According to the author, Rick Nauert PhD, new research suggests that being bilingual may help children with autism spectrum disorder (ASD) shift tasks. This is important because it is a skill that is often difficult for children with autism.
This finding was also important, according to Canadian researchers, because it could suggest that being bilingual may offer cognitive advantages.
The senior author of the paper was Professor Aparna Nadig, from the School of communication Sciences and Disorders at McGill University. This study also appeared in the journal Child Development.
According to Nadig, “Over the past 15 years there has been a significant debate in the field about whether there is a ‘bilingual advantage’ in terms of executive functions,”. Researchers have argued that living as a bilingual person and having to switch languages unconsciously to respond to the linguistic context in which the communication is taking place increases cognitive flexibility, according to Nadig.
The most exciting part of these findings is that no research before had clearly demonstrated the advantages of bilingualism that may also extend to children with autism spectrum.
In the study, the researchers arrived to their conclusions after comparing how easily 40 children between the ages of six and nine, with or without ASD, who were either monolingual or bilingual, were able to shift tasks in a computer-generated test. There were 10 children in each category. The children were asked to short a single object appearing on a computer screen by color, and were then asked to switch and sort the same object instead by their shape. The researchers found that bilingual children with ASD preformed significantly better in the more complex portion of the task-shifting test relative to children with ASD who were monolingual. However, researchers believe there needs to be more sound evidence before advising this to families, since families with ASD children are often advice to not expose their children to more than once language because it could worsen their language difficulties.

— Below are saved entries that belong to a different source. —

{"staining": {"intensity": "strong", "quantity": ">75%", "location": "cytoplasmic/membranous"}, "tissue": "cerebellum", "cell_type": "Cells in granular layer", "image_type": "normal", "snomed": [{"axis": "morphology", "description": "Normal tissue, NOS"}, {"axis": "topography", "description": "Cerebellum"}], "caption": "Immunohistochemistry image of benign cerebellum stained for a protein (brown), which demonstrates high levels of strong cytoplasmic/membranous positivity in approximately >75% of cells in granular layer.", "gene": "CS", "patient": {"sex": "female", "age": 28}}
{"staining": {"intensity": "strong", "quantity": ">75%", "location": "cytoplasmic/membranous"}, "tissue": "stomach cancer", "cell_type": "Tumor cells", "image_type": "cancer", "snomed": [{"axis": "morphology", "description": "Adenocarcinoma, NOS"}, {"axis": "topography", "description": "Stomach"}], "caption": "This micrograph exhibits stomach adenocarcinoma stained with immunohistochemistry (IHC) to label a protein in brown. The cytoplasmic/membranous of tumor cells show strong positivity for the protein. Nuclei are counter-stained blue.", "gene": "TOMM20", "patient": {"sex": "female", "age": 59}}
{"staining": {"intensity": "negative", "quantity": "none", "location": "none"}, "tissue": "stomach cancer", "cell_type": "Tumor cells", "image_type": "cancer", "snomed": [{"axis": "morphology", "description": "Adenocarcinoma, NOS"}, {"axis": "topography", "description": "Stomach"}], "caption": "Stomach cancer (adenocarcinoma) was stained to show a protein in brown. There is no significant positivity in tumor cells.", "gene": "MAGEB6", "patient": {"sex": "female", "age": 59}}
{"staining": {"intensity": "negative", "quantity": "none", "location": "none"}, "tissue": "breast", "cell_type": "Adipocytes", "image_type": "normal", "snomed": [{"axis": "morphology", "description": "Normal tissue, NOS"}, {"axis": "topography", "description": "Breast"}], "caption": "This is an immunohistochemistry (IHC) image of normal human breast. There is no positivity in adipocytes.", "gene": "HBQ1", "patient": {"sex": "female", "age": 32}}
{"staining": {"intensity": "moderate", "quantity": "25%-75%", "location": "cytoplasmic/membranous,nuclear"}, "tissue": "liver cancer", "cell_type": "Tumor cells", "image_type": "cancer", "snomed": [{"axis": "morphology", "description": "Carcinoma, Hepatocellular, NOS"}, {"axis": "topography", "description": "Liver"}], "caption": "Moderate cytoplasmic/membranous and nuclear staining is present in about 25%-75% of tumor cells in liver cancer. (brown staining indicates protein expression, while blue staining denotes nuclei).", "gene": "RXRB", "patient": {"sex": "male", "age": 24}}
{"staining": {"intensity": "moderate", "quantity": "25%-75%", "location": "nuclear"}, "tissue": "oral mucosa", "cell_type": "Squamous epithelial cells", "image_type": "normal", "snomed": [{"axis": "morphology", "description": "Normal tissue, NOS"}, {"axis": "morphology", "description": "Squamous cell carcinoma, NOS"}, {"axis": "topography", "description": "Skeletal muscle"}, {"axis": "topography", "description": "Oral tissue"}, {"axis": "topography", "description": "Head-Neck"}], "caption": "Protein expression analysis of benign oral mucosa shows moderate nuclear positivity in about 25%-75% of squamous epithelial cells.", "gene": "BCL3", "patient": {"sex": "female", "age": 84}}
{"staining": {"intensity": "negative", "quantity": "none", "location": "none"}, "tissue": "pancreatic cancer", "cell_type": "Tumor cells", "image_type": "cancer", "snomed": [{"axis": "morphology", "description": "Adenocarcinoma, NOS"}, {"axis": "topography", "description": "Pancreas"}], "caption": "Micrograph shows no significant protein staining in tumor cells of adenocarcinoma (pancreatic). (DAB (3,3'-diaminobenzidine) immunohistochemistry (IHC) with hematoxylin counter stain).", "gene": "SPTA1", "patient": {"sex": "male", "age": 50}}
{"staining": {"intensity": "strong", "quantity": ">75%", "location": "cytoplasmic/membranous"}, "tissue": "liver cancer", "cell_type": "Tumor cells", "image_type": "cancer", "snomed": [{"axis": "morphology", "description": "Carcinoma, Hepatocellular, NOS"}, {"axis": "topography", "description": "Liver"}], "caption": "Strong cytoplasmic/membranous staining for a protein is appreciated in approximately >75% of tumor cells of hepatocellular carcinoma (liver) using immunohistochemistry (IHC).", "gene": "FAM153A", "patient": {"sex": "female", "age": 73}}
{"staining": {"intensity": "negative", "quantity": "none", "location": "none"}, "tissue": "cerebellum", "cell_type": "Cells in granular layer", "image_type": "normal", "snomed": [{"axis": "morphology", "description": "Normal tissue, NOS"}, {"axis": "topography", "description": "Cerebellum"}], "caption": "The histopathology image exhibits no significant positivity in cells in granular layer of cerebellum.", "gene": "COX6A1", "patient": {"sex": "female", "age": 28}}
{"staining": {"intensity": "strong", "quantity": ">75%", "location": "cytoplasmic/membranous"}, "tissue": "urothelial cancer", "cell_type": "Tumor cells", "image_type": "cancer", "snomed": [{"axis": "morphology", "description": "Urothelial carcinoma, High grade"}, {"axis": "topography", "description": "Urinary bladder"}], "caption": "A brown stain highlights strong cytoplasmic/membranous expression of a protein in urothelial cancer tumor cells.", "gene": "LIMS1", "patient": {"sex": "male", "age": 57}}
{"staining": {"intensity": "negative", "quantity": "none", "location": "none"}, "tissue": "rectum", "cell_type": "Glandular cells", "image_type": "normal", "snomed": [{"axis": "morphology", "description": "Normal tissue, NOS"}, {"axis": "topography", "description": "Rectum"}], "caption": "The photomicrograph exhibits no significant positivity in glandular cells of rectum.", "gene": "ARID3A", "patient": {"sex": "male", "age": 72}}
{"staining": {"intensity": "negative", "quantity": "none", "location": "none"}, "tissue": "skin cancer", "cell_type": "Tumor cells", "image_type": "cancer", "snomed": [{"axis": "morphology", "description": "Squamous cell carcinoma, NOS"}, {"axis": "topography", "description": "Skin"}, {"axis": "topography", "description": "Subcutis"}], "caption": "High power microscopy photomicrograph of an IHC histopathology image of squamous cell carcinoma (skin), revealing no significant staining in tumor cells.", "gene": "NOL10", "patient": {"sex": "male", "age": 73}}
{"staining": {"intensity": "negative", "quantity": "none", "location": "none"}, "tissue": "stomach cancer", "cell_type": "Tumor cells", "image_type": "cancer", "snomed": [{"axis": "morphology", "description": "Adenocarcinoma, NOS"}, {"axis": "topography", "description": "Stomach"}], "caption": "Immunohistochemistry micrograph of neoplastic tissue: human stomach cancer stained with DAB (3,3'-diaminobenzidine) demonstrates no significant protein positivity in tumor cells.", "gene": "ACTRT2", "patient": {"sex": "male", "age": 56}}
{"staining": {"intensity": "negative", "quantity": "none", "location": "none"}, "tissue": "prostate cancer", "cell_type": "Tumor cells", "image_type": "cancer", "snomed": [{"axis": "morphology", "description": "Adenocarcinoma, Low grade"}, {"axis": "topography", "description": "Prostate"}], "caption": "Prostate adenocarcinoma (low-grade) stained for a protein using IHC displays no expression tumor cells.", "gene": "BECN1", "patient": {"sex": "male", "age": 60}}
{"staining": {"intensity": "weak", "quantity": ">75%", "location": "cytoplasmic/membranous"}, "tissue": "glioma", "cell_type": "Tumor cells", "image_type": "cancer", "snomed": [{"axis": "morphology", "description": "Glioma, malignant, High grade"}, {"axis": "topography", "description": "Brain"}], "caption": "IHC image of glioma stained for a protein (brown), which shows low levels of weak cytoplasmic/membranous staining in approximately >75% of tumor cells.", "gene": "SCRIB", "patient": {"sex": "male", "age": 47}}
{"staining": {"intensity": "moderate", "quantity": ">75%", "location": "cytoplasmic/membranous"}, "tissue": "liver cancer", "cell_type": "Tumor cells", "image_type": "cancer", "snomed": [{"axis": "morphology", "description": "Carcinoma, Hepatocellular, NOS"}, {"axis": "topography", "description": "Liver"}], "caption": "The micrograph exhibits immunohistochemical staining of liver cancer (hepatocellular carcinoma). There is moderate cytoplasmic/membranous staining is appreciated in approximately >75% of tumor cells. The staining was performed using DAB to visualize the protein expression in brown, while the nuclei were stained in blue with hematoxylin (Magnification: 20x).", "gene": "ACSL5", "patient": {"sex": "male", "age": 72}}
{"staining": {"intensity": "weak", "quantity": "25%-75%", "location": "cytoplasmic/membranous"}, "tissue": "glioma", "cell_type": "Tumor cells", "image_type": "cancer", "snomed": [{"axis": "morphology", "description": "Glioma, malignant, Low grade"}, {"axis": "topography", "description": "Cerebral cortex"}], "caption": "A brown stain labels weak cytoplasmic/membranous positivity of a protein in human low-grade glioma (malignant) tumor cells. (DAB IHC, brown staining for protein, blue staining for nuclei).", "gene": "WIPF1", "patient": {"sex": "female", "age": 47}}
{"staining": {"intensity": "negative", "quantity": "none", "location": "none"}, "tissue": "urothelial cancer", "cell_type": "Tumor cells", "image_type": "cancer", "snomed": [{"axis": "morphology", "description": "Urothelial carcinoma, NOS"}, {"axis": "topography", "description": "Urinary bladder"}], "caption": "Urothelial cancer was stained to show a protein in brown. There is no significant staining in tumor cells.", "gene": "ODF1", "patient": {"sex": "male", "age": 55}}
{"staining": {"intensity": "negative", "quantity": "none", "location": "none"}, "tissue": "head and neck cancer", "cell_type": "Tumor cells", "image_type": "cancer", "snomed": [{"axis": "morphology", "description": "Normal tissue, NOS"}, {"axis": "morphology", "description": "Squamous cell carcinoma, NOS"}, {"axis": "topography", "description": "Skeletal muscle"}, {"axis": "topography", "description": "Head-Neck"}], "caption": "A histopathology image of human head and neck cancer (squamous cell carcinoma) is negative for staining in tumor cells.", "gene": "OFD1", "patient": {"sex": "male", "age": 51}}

According to Nauert, despite the small sample size, the researchers believe that the “bilingual advantage” they saw in children with ASD has highly significant implications and should be studied further. The researchers plan to follow the children with ASD that were tested in the study for the next three to five years and see how they have developed. They want to see if the advantages they observed in the lab could also be observed in the daily life of the bilingual children as they age.